A self-assembled metabolic regulator reprograms macrophages to combat cytokine storm and boost sepsis immunotherapy

Background

Sepsis is a fatal syndrome characterized by life-threatening organ dysfunction originating from a chaotic and unchecked innate immune response to infection. Notably, macrophages are the master regulators of inflammation and immune homeostasis. However, macrophages become hyperactivated in septic conditions, flooding the system with pro-inflammatory cytokines that fuel immune dysregulation and precipitate cascading organ failure. Especially, sepsis-induced acute lung injury has become a focus of contemporary research. Therefore, the immunomodulatory capacity and polarization of macrophages are intricately associated with the onset and progression of sepsis.

Macrophage metabolism is crucial in this polarization because the shift from oxidative phosphorylation to glycolysis powers the inflammatory M1 phenotype during sepsis. This metabolic shift enables macrophages to meet the bioenergetic and biosynthetic demands of the immune surge. Meanwhile, multidimensional regulatory pathways of macrophage polarization and function, including immunometabolism, epigenetics, and immune checkpoints, have been clearly elucidated. Consequently, targeting glycolysis represents an innovative therapeutic strategy for manipulating macrophage function and potentially reprogramming the inflammatory response to mitigate sepsis-induced damage.

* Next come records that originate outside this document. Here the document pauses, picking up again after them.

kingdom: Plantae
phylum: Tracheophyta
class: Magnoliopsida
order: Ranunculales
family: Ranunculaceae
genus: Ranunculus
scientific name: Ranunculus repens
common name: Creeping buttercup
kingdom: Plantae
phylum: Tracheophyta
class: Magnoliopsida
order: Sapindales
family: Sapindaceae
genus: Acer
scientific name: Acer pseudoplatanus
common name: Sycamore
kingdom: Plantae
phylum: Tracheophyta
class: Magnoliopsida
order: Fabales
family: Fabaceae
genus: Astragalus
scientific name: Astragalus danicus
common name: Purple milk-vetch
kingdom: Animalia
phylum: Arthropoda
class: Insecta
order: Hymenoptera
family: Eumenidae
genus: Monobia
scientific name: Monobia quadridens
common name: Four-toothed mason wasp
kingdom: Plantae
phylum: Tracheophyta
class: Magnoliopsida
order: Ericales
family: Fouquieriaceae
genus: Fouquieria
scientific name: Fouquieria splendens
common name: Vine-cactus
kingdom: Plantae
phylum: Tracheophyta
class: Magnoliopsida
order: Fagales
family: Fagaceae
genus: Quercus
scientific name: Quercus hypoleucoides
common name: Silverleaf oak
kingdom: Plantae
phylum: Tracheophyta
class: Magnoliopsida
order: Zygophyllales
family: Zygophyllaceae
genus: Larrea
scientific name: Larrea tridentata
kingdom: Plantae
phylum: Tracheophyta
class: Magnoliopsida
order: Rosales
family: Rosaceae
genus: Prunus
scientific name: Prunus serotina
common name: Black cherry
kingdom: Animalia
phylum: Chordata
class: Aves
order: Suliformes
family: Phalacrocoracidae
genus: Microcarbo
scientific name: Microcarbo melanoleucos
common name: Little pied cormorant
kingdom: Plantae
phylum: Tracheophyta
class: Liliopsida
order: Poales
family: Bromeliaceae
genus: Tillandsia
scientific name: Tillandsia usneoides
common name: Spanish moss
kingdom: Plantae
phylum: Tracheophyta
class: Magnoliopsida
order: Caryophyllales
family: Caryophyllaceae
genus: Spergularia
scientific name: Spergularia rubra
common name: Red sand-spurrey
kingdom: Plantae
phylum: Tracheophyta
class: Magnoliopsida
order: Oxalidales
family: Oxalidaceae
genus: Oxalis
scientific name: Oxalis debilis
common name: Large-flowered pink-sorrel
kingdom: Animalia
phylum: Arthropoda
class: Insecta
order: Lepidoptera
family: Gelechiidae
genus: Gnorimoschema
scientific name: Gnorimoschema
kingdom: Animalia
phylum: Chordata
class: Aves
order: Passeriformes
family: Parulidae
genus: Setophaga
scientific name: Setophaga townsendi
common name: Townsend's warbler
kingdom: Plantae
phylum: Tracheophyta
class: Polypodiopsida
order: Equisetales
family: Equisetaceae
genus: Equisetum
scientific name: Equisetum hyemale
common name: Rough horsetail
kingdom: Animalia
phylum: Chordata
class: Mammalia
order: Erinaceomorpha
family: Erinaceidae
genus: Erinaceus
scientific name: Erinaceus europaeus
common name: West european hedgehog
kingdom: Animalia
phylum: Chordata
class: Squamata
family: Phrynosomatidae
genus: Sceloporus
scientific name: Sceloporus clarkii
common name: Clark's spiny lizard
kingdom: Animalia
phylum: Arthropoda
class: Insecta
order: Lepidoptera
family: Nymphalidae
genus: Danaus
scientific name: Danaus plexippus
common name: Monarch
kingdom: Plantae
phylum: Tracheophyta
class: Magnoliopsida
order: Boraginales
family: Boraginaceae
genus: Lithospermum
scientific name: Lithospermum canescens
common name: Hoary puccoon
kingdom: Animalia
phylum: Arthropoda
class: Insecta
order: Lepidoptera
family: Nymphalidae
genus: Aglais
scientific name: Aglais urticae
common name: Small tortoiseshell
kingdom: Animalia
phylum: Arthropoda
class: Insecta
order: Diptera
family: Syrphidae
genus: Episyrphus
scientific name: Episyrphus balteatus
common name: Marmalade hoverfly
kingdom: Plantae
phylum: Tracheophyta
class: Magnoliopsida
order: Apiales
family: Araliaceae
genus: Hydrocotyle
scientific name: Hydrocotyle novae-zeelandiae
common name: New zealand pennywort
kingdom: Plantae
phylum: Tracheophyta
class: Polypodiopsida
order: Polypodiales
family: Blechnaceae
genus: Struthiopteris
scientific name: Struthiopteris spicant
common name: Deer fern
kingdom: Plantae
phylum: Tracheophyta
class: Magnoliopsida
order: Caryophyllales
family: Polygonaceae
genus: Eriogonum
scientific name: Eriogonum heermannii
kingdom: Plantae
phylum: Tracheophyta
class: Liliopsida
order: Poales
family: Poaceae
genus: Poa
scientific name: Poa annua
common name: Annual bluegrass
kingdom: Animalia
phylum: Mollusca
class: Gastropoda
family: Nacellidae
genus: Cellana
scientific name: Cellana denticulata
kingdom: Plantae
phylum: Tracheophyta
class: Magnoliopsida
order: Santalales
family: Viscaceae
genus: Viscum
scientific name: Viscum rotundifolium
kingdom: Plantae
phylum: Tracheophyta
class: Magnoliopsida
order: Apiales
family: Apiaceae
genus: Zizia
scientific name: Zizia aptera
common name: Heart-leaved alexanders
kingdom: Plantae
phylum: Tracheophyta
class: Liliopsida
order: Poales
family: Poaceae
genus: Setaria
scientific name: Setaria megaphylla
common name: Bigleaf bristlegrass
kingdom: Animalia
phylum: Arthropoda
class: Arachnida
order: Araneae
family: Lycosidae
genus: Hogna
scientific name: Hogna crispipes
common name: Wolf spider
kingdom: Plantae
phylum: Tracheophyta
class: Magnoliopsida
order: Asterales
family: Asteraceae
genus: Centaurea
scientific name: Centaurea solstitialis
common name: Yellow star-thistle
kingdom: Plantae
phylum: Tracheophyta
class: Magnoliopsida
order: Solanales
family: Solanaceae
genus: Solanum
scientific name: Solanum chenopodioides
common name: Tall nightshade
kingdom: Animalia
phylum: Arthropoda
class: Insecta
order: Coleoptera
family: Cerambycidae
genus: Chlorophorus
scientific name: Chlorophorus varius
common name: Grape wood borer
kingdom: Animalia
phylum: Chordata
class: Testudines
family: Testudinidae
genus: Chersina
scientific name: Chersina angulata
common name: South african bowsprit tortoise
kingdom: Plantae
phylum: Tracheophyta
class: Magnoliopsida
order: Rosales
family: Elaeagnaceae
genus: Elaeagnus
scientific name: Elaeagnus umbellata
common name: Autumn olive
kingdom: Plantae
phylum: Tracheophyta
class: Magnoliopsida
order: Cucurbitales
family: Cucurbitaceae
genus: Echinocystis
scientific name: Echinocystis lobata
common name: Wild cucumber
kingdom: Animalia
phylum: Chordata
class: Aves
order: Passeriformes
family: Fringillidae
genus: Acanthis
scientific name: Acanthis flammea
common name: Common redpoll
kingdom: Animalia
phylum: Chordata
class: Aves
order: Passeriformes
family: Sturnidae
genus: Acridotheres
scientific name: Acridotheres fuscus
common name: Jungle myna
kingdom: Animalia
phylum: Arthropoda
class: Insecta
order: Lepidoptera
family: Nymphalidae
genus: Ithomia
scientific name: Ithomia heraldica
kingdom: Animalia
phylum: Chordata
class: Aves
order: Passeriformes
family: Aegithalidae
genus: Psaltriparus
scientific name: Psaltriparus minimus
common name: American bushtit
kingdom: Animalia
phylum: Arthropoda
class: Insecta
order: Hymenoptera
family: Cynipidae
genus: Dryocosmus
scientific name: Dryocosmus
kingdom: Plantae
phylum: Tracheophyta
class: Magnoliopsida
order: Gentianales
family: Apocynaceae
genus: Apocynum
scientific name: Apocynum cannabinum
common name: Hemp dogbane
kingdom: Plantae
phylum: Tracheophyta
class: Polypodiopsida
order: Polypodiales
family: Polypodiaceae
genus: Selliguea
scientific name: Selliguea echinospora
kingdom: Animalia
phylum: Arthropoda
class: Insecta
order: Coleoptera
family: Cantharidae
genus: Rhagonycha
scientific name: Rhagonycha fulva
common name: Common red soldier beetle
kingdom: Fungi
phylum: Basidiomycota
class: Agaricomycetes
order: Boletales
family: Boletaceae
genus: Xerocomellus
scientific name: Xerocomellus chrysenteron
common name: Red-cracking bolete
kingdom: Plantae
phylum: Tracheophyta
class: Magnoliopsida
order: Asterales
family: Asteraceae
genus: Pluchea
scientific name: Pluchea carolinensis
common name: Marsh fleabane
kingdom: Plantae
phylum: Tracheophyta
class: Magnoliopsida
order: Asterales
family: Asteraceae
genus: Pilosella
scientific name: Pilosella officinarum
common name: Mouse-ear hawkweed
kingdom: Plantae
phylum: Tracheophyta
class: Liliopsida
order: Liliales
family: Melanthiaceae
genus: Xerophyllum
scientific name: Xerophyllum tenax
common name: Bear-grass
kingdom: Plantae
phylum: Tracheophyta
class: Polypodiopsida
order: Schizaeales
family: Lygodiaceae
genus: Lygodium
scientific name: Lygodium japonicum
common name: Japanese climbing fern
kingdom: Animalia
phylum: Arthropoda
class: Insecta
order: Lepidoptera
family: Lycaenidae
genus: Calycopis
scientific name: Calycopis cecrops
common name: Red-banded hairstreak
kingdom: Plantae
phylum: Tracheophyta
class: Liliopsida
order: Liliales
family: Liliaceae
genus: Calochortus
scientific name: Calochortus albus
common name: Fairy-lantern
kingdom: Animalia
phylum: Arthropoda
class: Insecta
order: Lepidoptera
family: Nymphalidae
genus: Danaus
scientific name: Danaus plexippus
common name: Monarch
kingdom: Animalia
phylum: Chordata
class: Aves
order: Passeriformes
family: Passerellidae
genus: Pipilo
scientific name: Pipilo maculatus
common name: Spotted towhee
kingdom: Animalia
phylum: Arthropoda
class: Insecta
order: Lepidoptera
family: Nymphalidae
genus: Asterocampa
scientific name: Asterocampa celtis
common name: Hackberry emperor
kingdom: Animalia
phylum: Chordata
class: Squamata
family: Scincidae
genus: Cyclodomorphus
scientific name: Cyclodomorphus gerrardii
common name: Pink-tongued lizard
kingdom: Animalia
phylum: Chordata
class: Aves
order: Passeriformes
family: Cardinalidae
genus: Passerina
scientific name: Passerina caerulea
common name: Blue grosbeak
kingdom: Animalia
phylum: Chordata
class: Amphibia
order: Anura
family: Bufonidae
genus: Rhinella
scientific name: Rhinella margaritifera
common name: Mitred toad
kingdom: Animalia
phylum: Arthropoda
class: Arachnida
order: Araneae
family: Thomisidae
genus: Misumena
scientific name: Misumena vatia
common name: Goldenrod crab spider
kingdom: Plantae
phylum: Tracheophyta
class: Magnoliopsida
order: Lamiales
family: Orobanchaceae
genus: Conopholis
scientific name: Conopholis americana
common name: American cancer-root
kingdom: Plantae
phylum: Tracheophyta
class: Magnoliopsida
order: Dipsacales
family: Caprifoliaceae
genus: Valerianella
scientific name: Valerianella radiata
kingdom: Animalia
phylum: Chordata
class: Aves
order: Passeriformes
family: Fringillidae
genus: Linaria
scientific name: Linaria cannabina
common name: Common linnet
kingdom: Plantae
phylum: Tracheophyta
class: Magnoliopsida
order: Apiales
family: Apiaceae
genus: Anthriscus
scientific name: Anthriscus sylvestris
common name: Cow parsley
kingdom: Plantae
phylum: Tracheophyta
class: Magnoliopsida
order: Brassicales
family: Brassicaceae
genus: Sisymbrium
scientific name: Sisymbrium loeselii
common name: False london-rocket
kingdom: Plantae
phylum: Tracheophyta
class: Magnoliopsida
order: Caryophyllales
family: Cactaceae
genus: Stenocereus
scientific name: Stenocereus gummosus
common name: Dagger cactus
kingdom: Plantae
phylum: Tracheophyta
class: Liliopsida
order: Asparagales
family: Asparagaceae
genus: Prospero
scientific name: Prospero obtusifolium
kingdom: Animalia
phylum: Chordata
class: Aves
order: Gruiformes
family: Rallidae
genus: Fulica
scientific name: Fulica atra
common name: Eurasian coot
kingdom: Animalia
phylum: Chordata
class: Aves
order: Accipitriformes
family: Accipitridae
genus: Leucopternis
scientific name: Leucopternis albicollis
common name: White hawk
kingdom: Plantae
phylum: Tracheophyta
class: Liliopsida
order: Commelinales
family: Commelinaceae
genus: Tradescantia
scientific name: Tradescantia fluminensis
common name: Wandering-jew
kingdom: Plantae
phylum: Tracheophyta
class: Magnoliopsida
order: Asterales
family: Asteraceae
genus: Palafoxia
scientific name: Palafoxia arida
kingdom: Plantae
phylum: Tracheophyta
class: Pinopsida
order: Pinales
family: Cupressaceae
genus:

Itaconate, a metabolite deeply embedded in the macrophage metabolism, has garnered significant attention due to its regulatory role. Studies have demonstrated that itaconate suppresses the NOD-like receptor thermal protein domain associated protein 3 (NLRP3) inflammasome activation. Moreover, its derivative 4-octyl itaconate (4-OI) shows considerable efficacy in attenuating sepsis by blocking the stimulator of interferon genes (STING) innate immunity pathway. However, hyperactive glycolysis in macrophages can reduce the anti-inflammatory effects of itaconate during sepsis, potentially restoring a pro-inflammatory profile. Thus, the precise modulation of glycolysis could elucidate the full therapeutic potential of itaconate.

Research Progress

In order to address the challenge of sepsis treatment through immune metabolic modulation, the research team led by Prof. Gaofei Wei at the Institute of Medical Research, Northwestern Polytechnical University (NPU), has reported a novel sepsis therapy strategy based on immunometabolic regulation. The study revealed a key coordination mechanism between glycolysis and the STING pathway in macrophage inflammatory responses. Building upon this, the team developed a self-assembling prodrug named LDO, which simultaneously targets glycolysis and STING signaling. LDO effectively reprograms macrophage polarization, alleviates CCL2-mediated cytokine storms and acute lung injury, and significantly improves the survival rate in sepsis animal models (Fig. 1). This study proposes an innovative inflammation-regulation strategy based on immunometabolic intervention, providing both theoretical and practical foundations for the translational application of metabolically active immunomodulatory small molecules in sepsis therapy.

To investigate the metabolic reprogramming of macrophages during sepsis, the researchers employed a cecal ligation and puncture (CLP) mouse model. Transcriptomic analysis of macrophages from CLP-induced sepsis models revealed that HK2-mediated glycolysis and STING-dependent signaling are closely associated with disease severity, suggesting that co-targeting these pathways could help regulate macrophage immune imbalance and suppress early inflammatory responses. Based on this, the authors developed a novel self-assembling immunomodulator, LDO, which effectively inhibited both glycolysis and STING signaling. In both CLP and LPS-induced sepsis models, LDO significantly alleviated lung inflammation, tissue damage, and immune cell infiltration. Mechanistic studies showed that LDO suppressed inflammatory signaling and reprogrammed macrophage gene expression, particularly by modulating cytokine and chemokine interactions. Moreover, LDO promoted macrophage polarization from a pro-inflammatory M1 phenotype to an anti-inflammatory M2 state and downregulated CCL2 expression, thereby mitigating the cytokine storm characteristic of sepsis.

Future Prospects

This study highlights the critical role of HK2-mediated glycolysis and STING signaling in macrophage-driven inflammation during sepsis. The dual-targeting strategy of LDO offers a promising approach to modulate immune metabolism and alleviate cytokine storms. The regulation of chemokine signaling, particularly the CCL2 axis, opens new avenues for selectively modulating immune cell trafficking and polarization in inflammatory diseases. Future studies could investigate the synergistic potential of LDO in combination with other immunotherapies, such as immune checkpoint inhibitors or anti-cytokine agents, to further enhance therapeutic efficacy. Additionally, exploring its applicability in other inflammatory diseases and in combination with existing therapies may broaden its therapeutic scope. Overall, this work lays a foundation for developing metabolism-based immunotherapies for sepsis and related disorders.